The majority of Bitcoin ATMs are based in the US, with over 8,000 sites. Canada follows in second place with around 880 locations, followed by the United Kingdom, Austria, and Spain with 281, 152, and 107 locations respectively. Other nations with at least 50 Bitcoin Machine locations include Switzerland 81, Italy 69, Poland 64, Czech Republic 64, Hong Kong 61, Colombia 59, Greece 55, Russia, and Romania with 53 each. In total, there are over 211,270 locations that sell crypto, including small kiosks and convenience stores.
As things stand, it has taken around 7 years for Bitcoin ATMs to reach the 10,000 milestone with the first machine installed towards the end of 2013. To mark the event, Coinatmtrader wrote, “After the first 3.5 years, there were 1,000 active bitcoin ATMs in operation, over the next 3.5 years this figure has increased by 9,000 ATMs more.”
The new milestone makes Bitcoin ATMs the go-to service for individuals who want to purchase crypto using fiat currencies, with the majority being unbanked and underbanked.
Just like Kelta, a company like Coinflip is working hard to take cryptocurrencies to the masses through ATMs.

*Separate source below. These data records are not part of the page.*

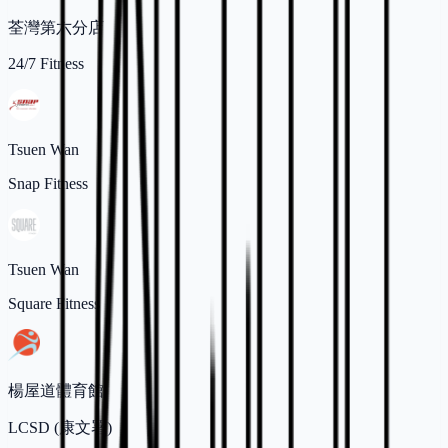
荃灣第六分店
24/7 Fitness
Tsuen Wan
Snap Fitness
Tsuen Wan
Square Fitness
楊屋道體育館
LCSD (康文署)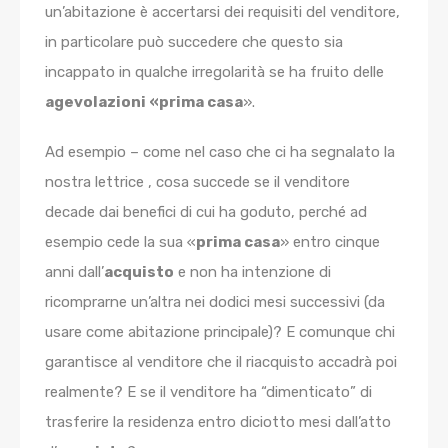
un’abitazione è accertarsi dei requisiti del venditore,
in particolare può succedere che questo sia
incappato in qualche irregolarità se ha fruito delle
agevolazioni «prima casa
».
Ad esempio – come nel caso che ci ha segnalato la
nostra lettrice , cosa succede se il venditore
decade dai benefici di cui ha goduto, perché ad
esempio cede la sua «
prima casa
» entro cinque
anni dall’
acquisto
e non ha intenzione di
ricomprarne un’altra nei dodici mesi successivi (da
usare come abitazione principale)? E comunque chi
garantisce al venditore che il riacquisto accadrà poi
realmente? E se il venditore ha “dimenticato” di
trasferire la residenza entro diciotto mesi dall’atto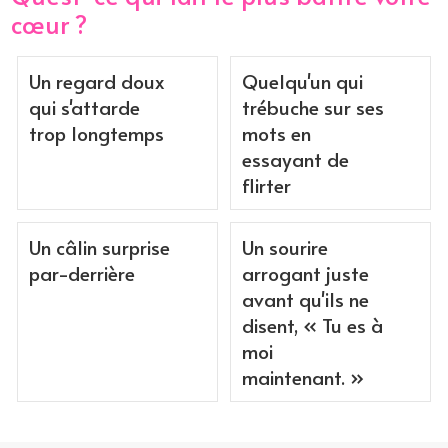
cœur ?
Un regard doux
Quelqu'un qui
qui s'attarde
trébuche sur ses
trop longtemps
mots en
essayant de
flirter
Un câlin surprise
Un sourire
par-derrière
arrogant juste
avant qu'ils ne
disent, « Tu es à
moi
maintenant. »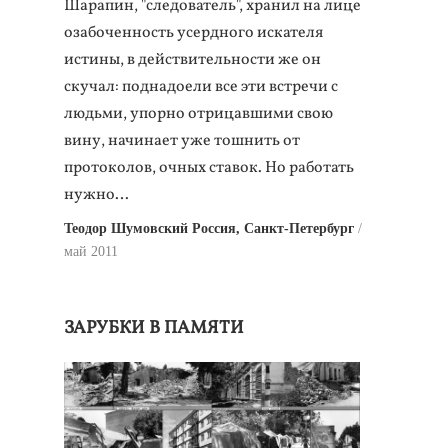
Шарапин, "следователь", хранил на лице
озабоченность усердного искателя
истины, в действительности же он
скучал: поднадоели все эти встречи с
людьми, упорно отрицавшими свою
вину, начинает уже тошнить от
протоколов, очных ставок. Но работать
нужно…
Теодор Шумовский Россия, Санкт-Петербург
май 2011
ЗАРУБКИ В ПАМЯТИ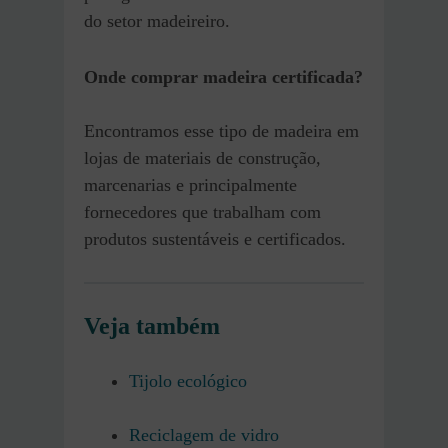
do setor madeireiro.
Onde comprar madeira certificada?
Encontramos esse tipo de madeira em
lojas de materiais de construção,
marcenarias e principalmente
fornecedores que trabalham com
produtos sustentáveis e certificados.
Veja também
Tijolo ecológico
Reciclagem de vidro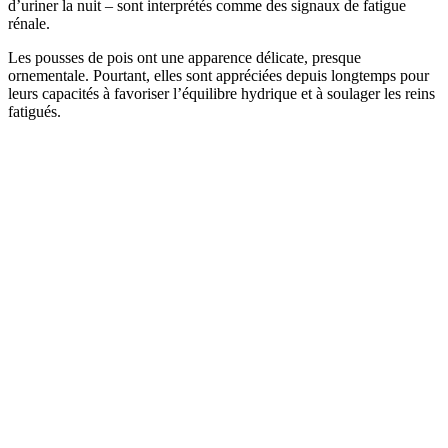
d’uriner la nuit – sont interprétés comme des signaux de fatigue
rénale.
Les pousses de pois ont une apparence délicate, presque
ornementale. Pourtant, elles sont appréciées depuis longtemps pour
leurs capacités à favoriser l’équilibre hydrique et à soulager les reins
fatigués.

According to Daniel Polotsky, who serves as the CEO, the company is installing between 30 and 50 machines each week, and they are on track to adding around 3,000 ATMs by December 2021.
When it comes to manufacturers, Genesis Coin leads the way with around 3,574 machines. It is followed by General Bytes, which has 2,964 ATMs, and the following positions are filled by Bitaccess, Coinsource, and Lamassu with 1,040, 632, and 518 machines, respectively.
Kelta’s offering comes at a time when demand and appetite for crypto assets is on the rise. The ongoing Covid-19 pandemic has caused economies to crash hard, putting a strain on resources making people realize that digital assets like Bitcoin could act as a better store of value than conventional assets. National currencies have suffered due to money overprinting by governments trying to jumpstart economies, which has led to rising inflation.